而对于慎二来说,同样不具备魔术师资质,而且还没有间桐血缘的高野宗纯比自己更受脏砚看重这一点,令他非常难以接受。
在一次主动惹上宗纯又被藤干脆利落地“解决”过一遍、差点被绞碎吞掉之后,两人会开始交恶也就完全不是什么值得惊讶的事情了。
话说回来,愿望这回事呢,假如看得清现实就是梦想,假如看不清现实那就是幻想了,对于慎二孜孜不倦地追求作为间桐家的Master参加圣杯战争这件事,宗纯真不知道该称赞他的锲而不舍,还是嘲笑他没有自知之明了。
打从一开始就是个普通人的高野宗纯,是没法理解鹤野和慎二父子这样,明明诞生于魔术师家系却没能获得才能的人对魔术师的执着的——同样是死去,想必受害者家属肯定不会告诉你,他们觉得亲人被魔术杀死比被一把菜刀砍死更让他们觉得备受荣光。
而同理,间桐鹤野和间桐慎二,也无法理解高野宗纯的骄傲,只能在心中默默诅咒他为什么能够如此恬不知耻、自我感觉良好地对魔术师没有丝毫敬畏的行为。
最后结果如宗纯所料,卫宫士郎果然还是听信脏砚的言辞,安心于间桐樱并未踏足战场的漩涡,因为Rider已经消失而放过了慎二。
……真是不知道应该感慨他还未被染黑呢,还是无奈于他的天真了。
“唉……”高野宗纯长长地叹了一口气。
“谁!?”
这么大的叹气声,在脏砚离开后显得有些空旷的公园中十分明晰。
第一个反应过来的当然还是Saber,骑士王身形一闪,在枪林弹雨中也能游刃有余的脚力几个踏步后轻松蹬上了宗纯和藤藏身的土坡,无形之剑当空劈来。
此时的Saber,是历经十余次大大小小战役、十年中未尝败绩的、只存在于战场上的亚瑟王,虽然在高高跃起看到宗纯的瞬间,之前凝练如剑的锋锐气势突然消散,看得出她也在试图收回剑,假如宗纯稍微退一步,一定就能避开这一剑吧。
然而高野宗纯最终还是没有后退,而Saber的剑锋也未能落于其身。
左手直接抓住了剑刃,锋利的剑锋割开了皮肤,却陷在了肌肉里,尽管如此,锋利无匹的黄金之剑也几乎将手掌拦腰砍断,另一只右手则直接对准肩部将Saber推了出去——
骑士王出乎预料地被轻易推开,立足不稳地落下土坡,直到那之后她也是蹬蹬蹬后退了七八步才止住,低下头看了看握住剑柄的双手虎口被血色染红,刚刚退下来时第一步踩到的石板地面直接碎裂,想必肩膀应该也瘀青了吧,Saber皱着眉抬起头来看向刚刚推开她的高野藤。
——奇、怪。
就算外表只是个十来岁的小姑娘,但英灵的真正实力可不是仅靠外表就能判断出来的,Saber现在的筋力是B等级,而刚刚受到的两股力道却远远在这之上……这可不是什么人类能够达到的水平。

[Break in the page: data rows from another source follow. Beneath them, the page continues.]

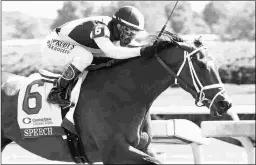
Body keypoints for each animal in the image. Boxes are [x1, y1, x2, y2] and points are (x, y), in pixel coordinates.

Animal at [1, 31, 231, 164]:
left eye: (217, 64)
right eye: (202, 65)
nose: (224, 103)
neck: (128, 91)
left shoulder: (143, 146)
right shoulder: (115, 151)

虽然Saber能感到对方身上有一股奇妙的不协调感,但他也不是Servant,而且又长得与高野宗纯如此相像,这样一来宗纯介绍时说“这是我的堂弟”的话,最终还是被骑士王听信了,不过现在看来显然没有那么简单。
“Saber!你没事吧?”
力量这种无形之物肉眼是看不出来的,士郎也只能看出刚刚Saber被推开这一点而已,当他走过来时,Saber虎口的撕裂伤立刻愈合了起来,所以士郎看上去她还是完好无损的状态。
“士郎,不用担心,我没事。”
“嘿咻——”
高野宗纯直接从一层楼高的土坡上直接跳了下来向这边走来,虽然本人喜欢智谋超过直接硬上,但他的运动神经是好到没话说的,而高野藤也跟在他身后,Saber转头注意了一下对方刚刚被她砍到的手掌,并不算太惊讶地发现之前的伤口已经愈合了。
“高野同学,你们怎么会在这里?”
“刚好回家路过这里,听到有声音就来看看而已,Saber小姐就突然拿剑砍过来,真是吓了我一跳啊,好在也没有受伤。”面对Saber略带警戒的目光,宗纯不在乎地摆了摆手。
不知道为什么,Saber突然觉得有点生气。
虽然不明白高野藤是怎么回事,而他手掌的伤也确实已经愈合了,但就算如此,对方帮高野宗纯挡了一击、因此而受伤也是事实,看得出来,高野宗纯说“没有受伤”并不是为了在士郎面前掩饰什么,而是他真的是如此想的,难道这个人认为只要自己没有事就不算受伤吗?
但是高野藤没有任何变化的表情证明他根本不觉得这句话有什么问题,这又让Saber有点泄气:算了,连本人都觉得不算什么的话,她又有什么可气的呢?
“啊,对了——”士郎突然出声,跑到倒在地上的女性身边将她扶起。
宗纯走进了一点才能看到,这位昏迷的女性脖子上有一道伤口,而且脸色十分萎靡,他瞬间就想到了之前从巴泽特那里得知的吸血事件……看这样子被吸走的可不仅仅只是血而已。
“Saber,我们现在就去教会。还来得及,那家伙应该能救她。”
“——唔,等等,我问一下,你要带她去冬木教会?”宗纯一把拉住了他。
不明白宗纯为什么制止自己,但满心焦急的士郎还是回答道:“是?言峰神父对治愈魔术很在行。”
宗纯并没有立即放开他,而是用一种古怪的目光看得士郎满脑袋问号,然后突然一把放开了他,从裤兜里拿出携带电话开始拨号。
“……喂喂,冬木急救中心吗?这里是深山町五丁目的街边公园,有女性脖子受伤昏迷在这里……嗯,好的,五分钟之后到吗?谢谢。”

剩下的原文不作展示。